Two For Joy as a film is a rare occurrence. It hovers over the middle ground between glory and failure, and is all the more frustrating for it. The film, directed by Tom Beard, follows a working-class family rocked by the death of the father. It comprises of struggling mother Aisha (Samantha Morton), tearaway young son Troy (Badger Skelton), and conscientious teenage daughter Violet (Emilia Jones). Violet convinces her mother to take them away to their seaside caravan, where they encounter the caretaker Lias (Daniel Mays), his sister Lillah (Billie Piper), and her daughter Miranda (Bella Ramsey). Tensions between the group build until the story concludes in a shocking denouement.
There is some impressive cinematography in the film. One of Tom Beard’s talents as a director is his ability to evoke the familiarity of British life: an empty ready meal; the blare of Saturday night TV; the shine of a corner-shop in the gloom — but he comes into his own in the later stages of the motion picture, during the transition from an oppressive domestic world to the coastal scenes. The crux of this transition, when the camera pans up from a dingy underpass to the blue-green light fading over the motorway, like a kid looking up into the sky from a car, is wonderfully striking.
The directing is at its best after this. Late evening hangs in deep purple over the coast like a Turner painting; mackerel glisten in a fish box; a seaside carnival glitters in a lonely fashion as Violet is tossed about on a ride; bruises decorate Miranda’s shoulder as if the sky has leached onto her skin. However, after an hour or so I felt that the pacing of the film slowed, and I was relieved when it eventually began to pick up again.

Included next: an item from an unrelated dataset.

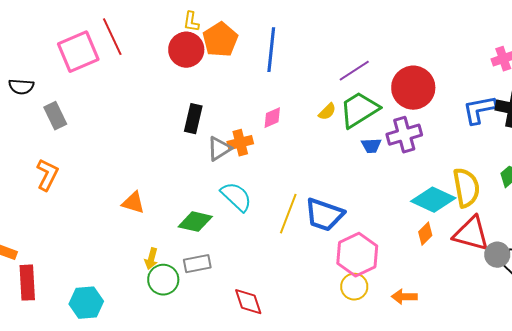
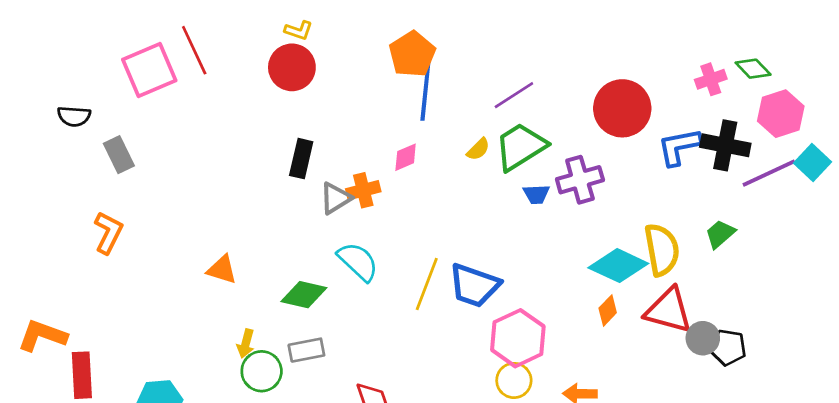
yellow L-shape: (191, 22) -> (299, 30), turned -80
orange pentagon: (220, 40) -> (412, 54), moved
blue line: (271, 50) -> (425, 91), moved
red circle: (413, 88) -> (622, 108), moved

Often people forget to comment on costumes unless they are a superhuman endeavour, but in neglecting this aspect of film they are doing the field a disservice. Although the costume department in Two For Joy haven’t reinvented the wheel, there are some very clever moments. Miranda stomps around in pink trainers and a swimsuit that gleams like fish scales, some wonderful foreshadowing to the film’s ending. Her bratty apparel is heavily influenced by her mother Lillah (bleached hair, hoops), whereas Violet is barefaced and dressed neatly, unlike her mother Aisha, whose clothes appear unwashed and oversized.
The young talent in Two For Joy is standout. Bella Ramsey’s portrayal of Miranda as a stubborn, stroppy pre-teen girl who befriends Troy only to bully him, is wonderfully nuanced. Emilia Jones’ performance as Violet is subtle and measured. I did feel though – and this wasn’t entirely her fault – that it verged on the wrong side of underplayed. There is a trend at the moment for bare scripts — ones that rely on empty space and meaningful looks, and they work better in some films than others. What there was of the script was very well-written but a bit skinny.
Billie Piper and Samantha Morton, as a far more experienced actresses, can carry this type of script far better than a young actress. Piper’s Lillah tries being tough and matter-of-fact, but you get the sense that she is actually a far more lighthearted being. Piper also handled the implications that Lillah had just left a fraught relationship well — the material felt fresh. Morton, with her lethargic stare and fretful face, was genuinely frustrating. I wanted to shake her for Violet’s sake at times, and hold her hand at others.
Two For Joy is worth seeing. If only Beard had pushed the boat out just a little further, it would have been truly striking.